Fluoride Action Network

Lacking common sense

Source: Boca Raton News | August 31st, 2003 | by Neil Heller
Location: United States, Florida

The fluoridation of Palm Beach County’s water became a fait accompli when county commissioners approved a measure calling for fluoride to be added to the county’s water supply.

This newspaper actively called for a no-vote on the matter, however, commissioner’s voted 4-2 to approve adding what amounts to toxic waste to the water system. Commissioner’s Mary McCarty and Karen Marcus should be commended for going up against the masses in trying to ditch the initiative supported by most on the commission and in the audience at the time of the vote.

There has been much argument on both sides about the pros and cons of fluoridating the water. The dental health community has always advocated fluoride as a huge force in preventing cavities while others have noted that recent research indicates that fluoride has virtually no advantages in preventing tooth decay.

Other studies show that while there may not be any scientific evidence of harm caused by fluoride it remains a toxic chemical nevertheless. Finally, fluoride can be found in many other foods that we ingest and can be bought in most toothpastes if desired.

Quite frankly, when it comes to studies and statistics one can usually come up with the data to support whatever side it wants to. Statistics can be twisted in a variety of ways. One thing that cannot be twisted is common sense.

It seems to me that if common sense were to prevail than fluoride would not be flowing in so many water supplies throughout the United States. If someone said to you that they were going to drop a tablet of toxic waste in your glass before you drank it chances are pretty good that you would tell them not to.

Whether or not someone tells me that fluoride is harmless or not, simply put, it is a toxic chemical, and that, nobody denies. This debate reminds me of the discussion surrounding irradiated foods.

Perhaps, you remember that during the first Bush administration the F.D.A. began allowing fruits and vegetables to be zapped with nuclear waste. It was told to us that the nuclear waste would work to kill certain bacteria in the food and create a longer shelf life.

Of course, studies have shown that there are no side effects from the irradiation process. Today’s fruits and vegetables, unless organically grown, have dramatically increased in size and seem to last forever.

You can now have a gargantuan tomato that lasts for a year sitting in your refrigerator. Isn’t that special?

Now, you can tell me from now until the end of time that zapping my food with nuclear waste is okay and I’m never going to believe you. I don’t care what kind of studies are published there is no way nuclear waste going in to one’s system is good for the human body.

The truth is that irradiation was dreamed up as a way to use nuclear waste which has no use in and of itself. Nuclear waste is usually buried in the ground and is only a cost to the energy

Amazing that they found a way to make money by selling us fools on the benefits of zapping our food with nuclear waste. At the time of this controversy, which again ended with the winner being big business, ABC-TV’s John Stossel did an entire show ridiculing the lack of scientific evidence gathered by those that opposed irradiation.
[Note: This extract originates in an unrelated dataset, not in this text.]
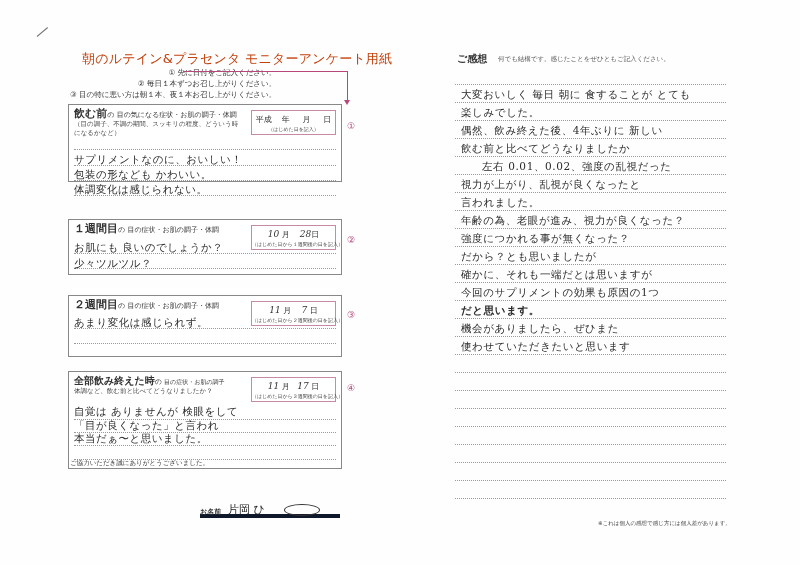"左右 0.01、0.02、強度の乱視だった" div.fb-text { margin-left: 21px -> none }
While watching the show I remember yelling at the television set for someone from the opposition to stop trying to win the debate on a scientific level and simply argue their cause from a common sense perspective.

Common sense would tell you that no matter what the government tells us food zapped with nuclear waste cannot ever be good for us.
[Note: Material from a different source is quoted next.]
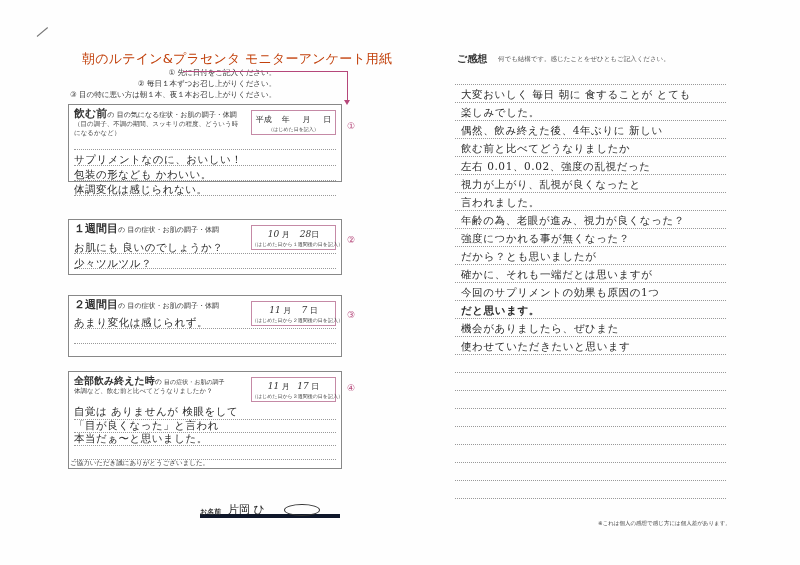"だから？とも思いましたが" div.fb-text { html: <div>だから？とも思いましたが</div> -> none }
As far as I’m concerned the same applies for fluoride in the water. It is unnecessary and somewhere down the line will prove to be unhealthy.

Commissioner McCarty summed it up best when she said “the government should not force it on you.” Putting aside every other argument, and knowing that those who want fluoride can buy it, those that don’t want it shouldn’t have to have it.

Some in this community have poked fun at this newspaper’s position in this matter as the other media outlets in town chose to take the easy way out and go with the more traditional approach to fluoridated water.

I’m proud to be able to say that we presented another side, the side of common sense. I hope that the Boca Raton City Council when confronted with this debate in the near future will also choose common sense and and continue to refuse to add fluoride to this city’s water supply which thankfully is separate from the rest of the county.

My thanks to Boca Raton News’ reporter, Dale King, who covered this issue thoroughly and assisted in writing the editorials run this past week on the matter.